7. The method of claim 6, wherein

the verifying further comprises,

when the request includes property information in addition to the configuration information,

verifying whether the configuration information satisfies the property information.

8. The method of claim 6, wherein

the verifying further comprises

verifying whether the configuration information satisfies property information previously set by the system.

9. The method of claim 1, wherein,

in the verifying,

the configuration information is verified in consideration of information regarding networks managed by the system and state information regarding the networks.

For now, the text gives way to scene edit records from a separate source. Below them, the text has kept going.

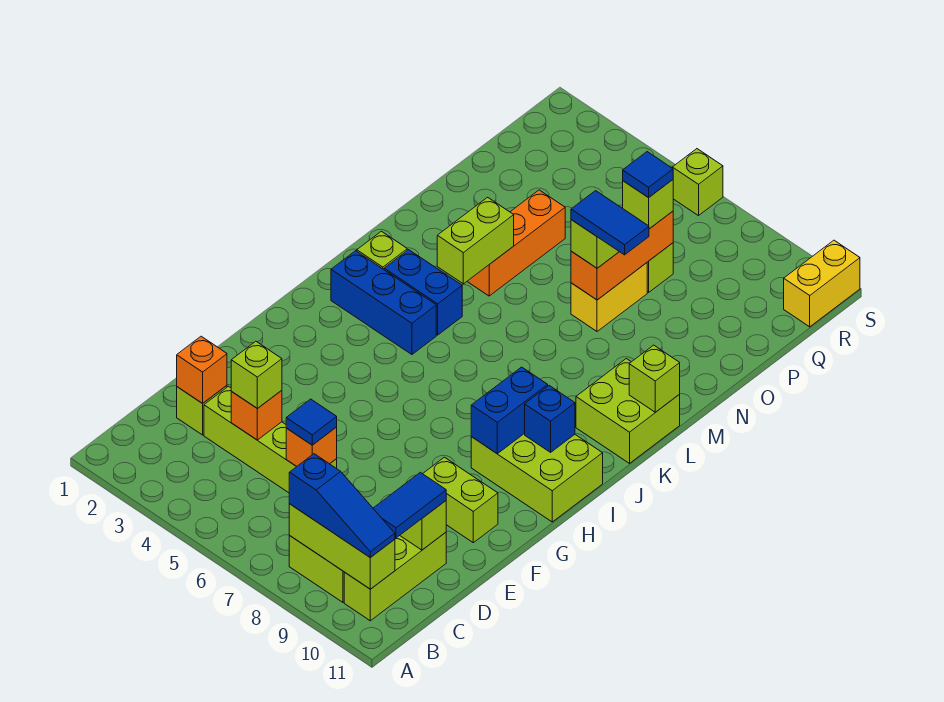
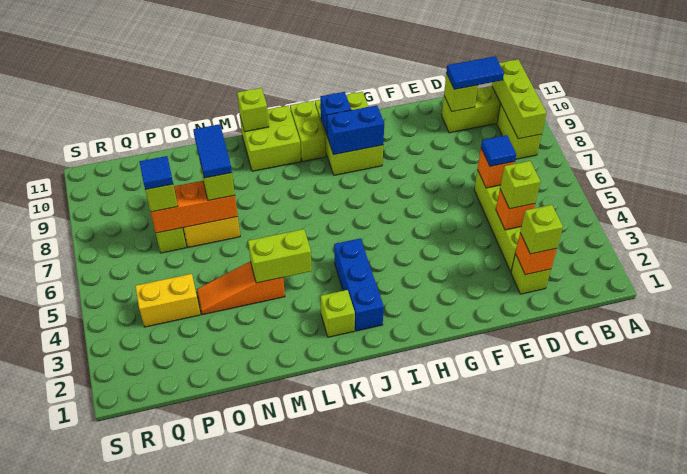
blue 1x3 slope [289,454,395,558] -> none
lime 1x2 brick [423,457,498,543] -> lime 1x2 brick moved to [290,101,326,161]
blue 1x2 brick [384,250,462,335] -> none
orange 1x3 brick [467,190,565,296] -> orange 1x3 slope [197,261,285,315]
yellow 1x2 brick [784,240,860,327] -> yellow 1x2 brick moved to [135,274,201,327]
lime 1x1 brick [672,149,723,216] -> lime 1x1 brick moved to [520,205,563,254]

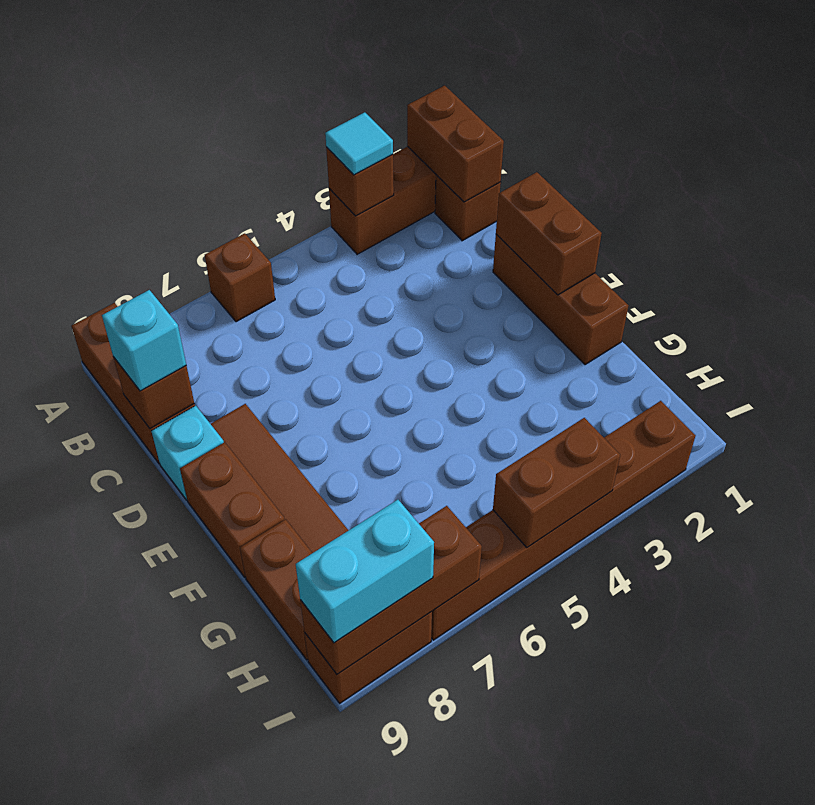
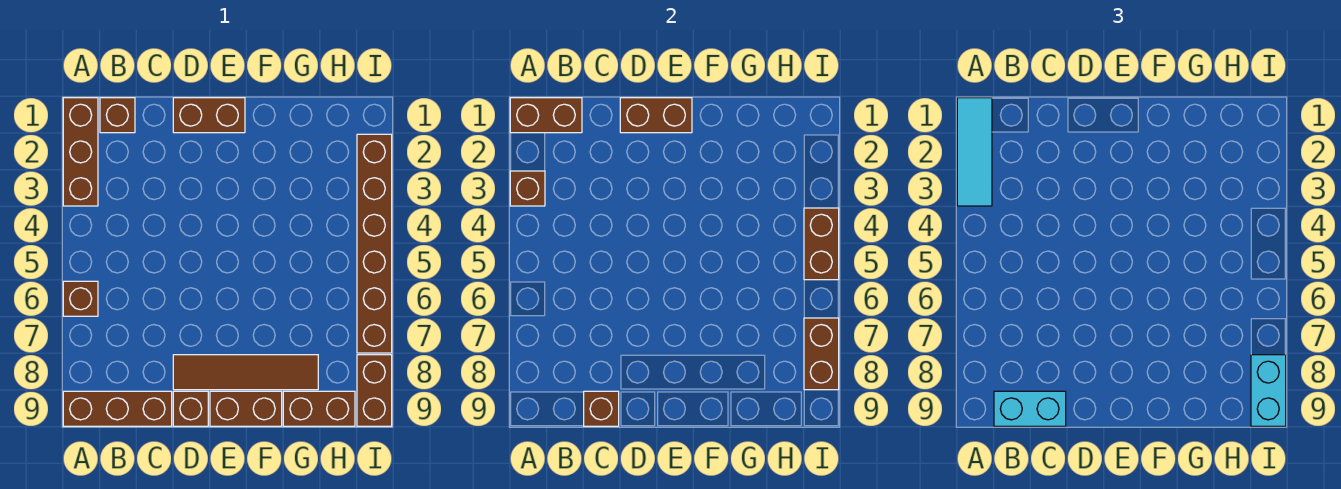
cyan 1x1 tile [325,112,393,175] -> cyan 1x3 tile [957,98,992,206]
cyan 1x1 brick [102,290,186,391] -> cyan 1x2 brick [994,391,1066,426]
brown 1x3 brick [493,234,628,365] -> brown 1x2 brick [173,98,245,133]
cyan 1x1 brick [152,406,224,500] -> brown 1x1 brick [173,391,208,426]
brown 1x3 brick [300,506,482,674] -> brown 1x2 brick [804,318,839,390]

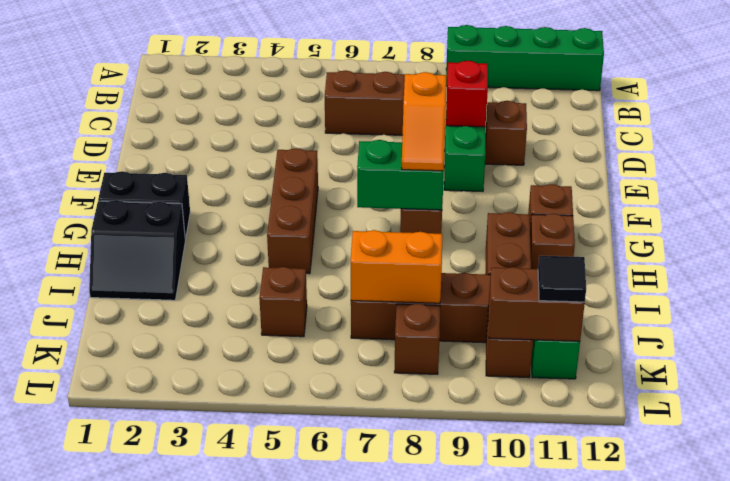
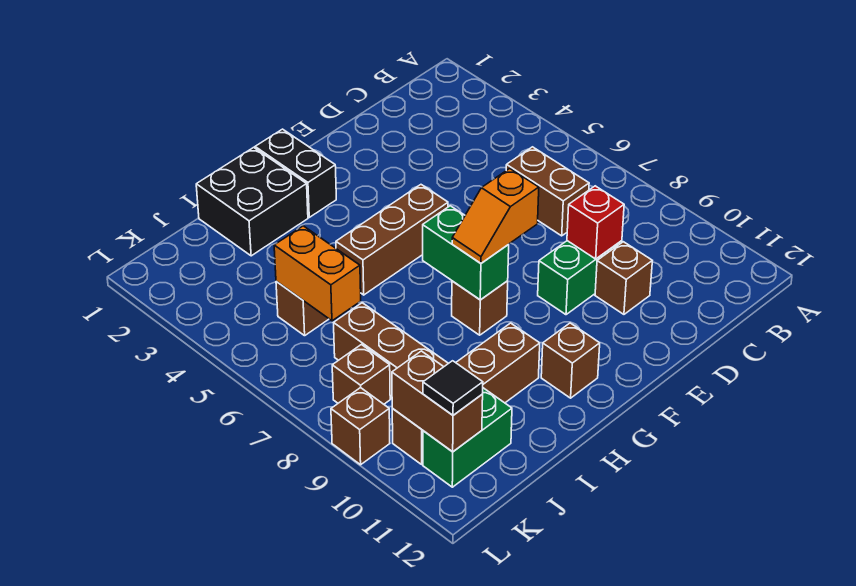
green 1x4 brick [446,25,604,91] -> none
black 2x2 slope [89,200,185,300] -> black 2x2 brick [196,147,308,256]
brown 1x1 brick [530,214,575,269] -> brown 1x1 brick moved to [331,388,390,465]
orange 1x2 brick [351,230,442,303] -> orange 1x2 brick moved to [274,226,361,321]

10. A system for controlling and verifying networks in which pieces of heterogeneous network equipment interwork, the system comprising:

a control device configured to manage the network equipment by domain, classify a physical network to which network equipment is connected into a plurality of virtual networks by slice and manage the same, and control operation of piece of each network equipment; and

a reliability checking device configured to receive configuration information regarding a network operation with respect to at least one piece of network equipment included in a single domain and verify whether the request is in conflict with a network configuration and property managed by the control device,

wherein the request is input from an application unit of a higher layer or an external network operation system (NOS).

11. The system of claim 10, wherein

the control device comprises:

a verifying unit configured to verify whether the request is in conflict with a network configuration and property managed by the control device; and

a translation unit configured to translate the request into a configuration form for verification, provide the same to the verifying unit, and translate verification results from the verifying unit into a form based on an interface corresponding to the application unit or the external NOS.

12. The system of claim 11, wherein

the control device further comprises:

a slice management unit configured to allocate the request to one of a plurality of virtual networks so that the corresponding request can be processed on the basis of a slice ID corresponding to the virtual network to which the request was allocated; and

a network database configured to store information regarding a network state and a network equipment state managed by the control device, the information including at least one of topology information, link state information, and a flow rule,

wherein the information stored in the network database is matched to the slice ID corresponding to the virtual network and a domain ID with respect to network equipment related to the corresponding virtual network.

13. The system of claim 11, wherein

at least one of the reliability checking device and the verifying unit operates as a verifying device,

wherein when the configuration information includes match-action rules with respect to network equipment included in a domain related to a software defined network (SDN) and information regarding a structure of the SDN, the verifying device verifies whether intra-contradiction exists between the rules or whether an infinite loop or a black hole is generated in the structure of the SDN.

14. The system of claim 13, wherein when the request includes property information in addition to the configuration information, the verifying device additionally verifies whether the configuration information satisfies the property information.

15. The system of claim 13, wherein the verifying device comprises a property library storing property information previously set by the system, and additionally verifies whether the configuration information satisfies the property information previously set by the system.

16. The system of claim 10, wherein the network equipment is a programmable switch.